Why I love my job, such as it is.
Nancy Dodge, the Cemetery Lady of Stewartstown, sent this story out of the blue, and the Great New Hampshire North. She prefaces it with: “These are all real people and I’m using their real names, or I’d get mixed up.” Me, too. If I try to change names, I get muddled. Here ‘tis. A Vermont story:
"Great Aunt Iva and Uncle Hub lived in Canaan, Vt. Uncle Hub was an engineer for the Grand Trunk and Aunt Iva was a homebody. Uncle Hub did 'the loop' up here – Beecher Falls to Island Pond to Stratford and back, and I have fond childhood memories of him taking me in the engine with him on the loop. (I'm sure it wasn't kosher for him to do that, but I was – and am – a train lover.)
"Hub loved venison. Iva didn't, and didn't like to cook it, either, but when Hub asked for it she did it. Somewhere along the way, he stopped asking for venison, and in fear of reminding him about it, Iva never asked why.

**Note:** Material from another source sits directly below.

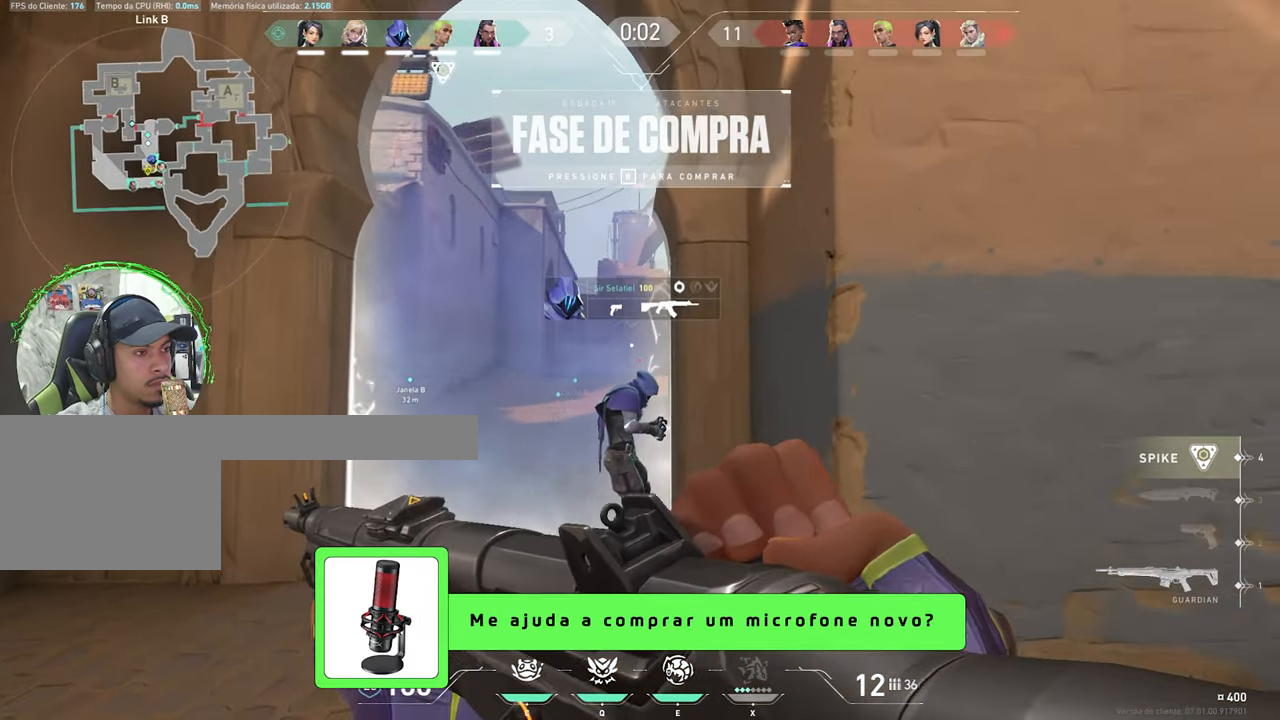
{"keys": ["w"], "mouse": [], "mouse_move": "still", "events": [[84, "a", "up"], [84, "mouse_wheel", "down"], [134, "d", "down"], [134, "mouse_wheel", "up"], [284, "a", "down"], [284, "d", "up"], [366, "w", "down"], [416, "a", "up"]]}
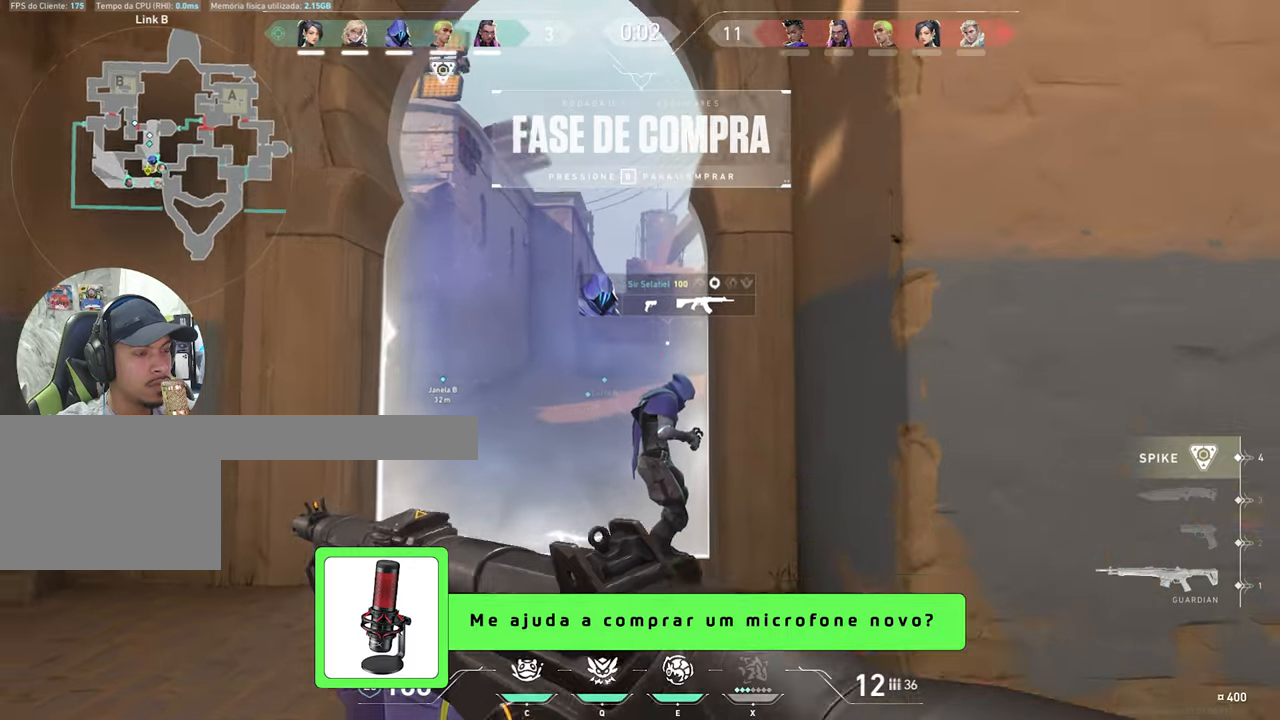
{"keys": ["a", "shift", "w"], "mouse": [], "mouse_move": "up-left", "events": [[150, "shift", "down"], [483, "a", "down"]]}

"The mystery was solved YEARS later: There was an old fellow named Malcolm, a friend of mine, who lived up on a hill in Bloomfield and had no car. Apparently once in a while he'd decide he wanted to get to town, and he'd go down and stand by the tracks and Uncle Hub would pick him up. Back in those days they had a little coal-fired potbellied stove to warm the engineer, and Malcolm used to pass Hub a paper bag as his "fare.” In the bag was venison, which they'd cook on the stove en route.
"And THAT's why Iva never got asked to cook venison again.
"Uncle Hub was long gone before I heard about Malcolm's bag, and Iva was ancient, but she laughed so hard she almost cried.